Song-Have Yourself A Merry Little Christmas
For much of my childhood we had neighbors in the little town of Demarest, New Jersey whose property bore a striking resemblance to that of a junkyard. There were trailers and tools of all kinds strewn about. There were several cars which due to lack of space were often parked on the lawn. There were tall weeds in the summer, and ice encrusted birdbaths in the winter. The father also had an interest in ham radio, so as a result there was a massive antenna propped up with cinder blocks stretched out over nearly half of the backyard. But they meant well in their own way, and did their neighborly duties often enough, and I remember a few electronic gadgets the father kindly bequeathed me over the years. The other thing I remember is at this time of year, the father would put lights on a tree on their front lawn right next to our driveway. Now our driveway was only partially separated from their yard by a row of shrubs, so as a result there was an unobstructed view of their front yard while standing in our front yard. So it was on more than one occasion that I witnessed first hand the annual decoration of that tree. I can recall that it was a small, fairly young tree, so once the leaves all dropped, it looked pretty sparse, and not at all majestic, the way an old mature tree does throughout the year. There was no delicate placing of lights on the branches for our neighbor however. No wrapping the trunk in a spiral of lights. There was no thought given to symmetry or aesthetics. Instead what he did was drag a long orange extension cord from somewhere in that pile of junk, plug a set of twinkle lights in that were coiled together like a lasso, and suddenly, and with a shocking burst of energy, hurl them on to the tree in one mighty thrust letting the lights fall where they lay. Even if that meant they were barely attached to the tree. No matter, the lights are done, you could almost hear him saying. Or for my British readers-SORTED!
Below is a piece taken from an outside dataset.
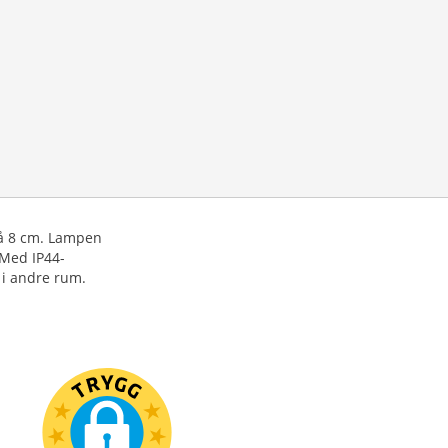
på 8 cm. Lampen
 Med IP44-
 i andre rum.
Fast forward to years later when I moved to Manhattan. One block away from our apartment is a street where lights are placed on every tree on the block. They arc over the street itself, making a dazzling display, and many is the camera or camera phone that comes out from passers by to capture it for themselves. Twice a day now I walk that street on my way to work. Since it is still only getting light out when I leave for work usually, the lights have a warming feel to them (since they are left on all day and night), and when I come home they feel festive. The funny thing is though, that though they were not quite placed on the trees in exactly the same fashion as that of my old neighbor, they are not precisely placed the way more formal light displays are either. They drape down like garland one moment, then swoop to the left or right, then plummet down before draping down once more. They are also up year round, which has caused a certain degree of attrition to them year after year and in between the draping, and swooping and plummeting, certain segments of the lights are burned out, further contributing to the randomness of the light placement. They are random, yet at the same time, feel oddly connected, and when seen as a whole, the assortment becomes somehow unified together.
All of which in the musical context makes me think of jazz. As I mentioned in Part 8 of these Christmas blogs about Vince Guaraldi, I am not such a great jazz fan. I understand its importance, I like certain things very much, certain other things not very much. But something about these light arrangements from my old neighbor, and the way they look on that street reminds me of the core element of jazz-improvisation. So today’s song is in tribute to that idea of improvisation. To playing or singing a song with feeling and changing it to your tastes, rather than falling in line and doing it the same way everyone else does it. The incomparable Ella Fitzgerald singing Have Yourself A Merry Little Christmas illustrates this quite nicely and is a fitting choice to this photograph of those randomly placed lights. On second thought, maybe my old neighbor and the people who decorate that street were adding their own form of jazz improvisation to the holidays. Regardless whether they are precisely or randomly placed, it still counts as being a festive part of the season to me and I enjoy that they are there.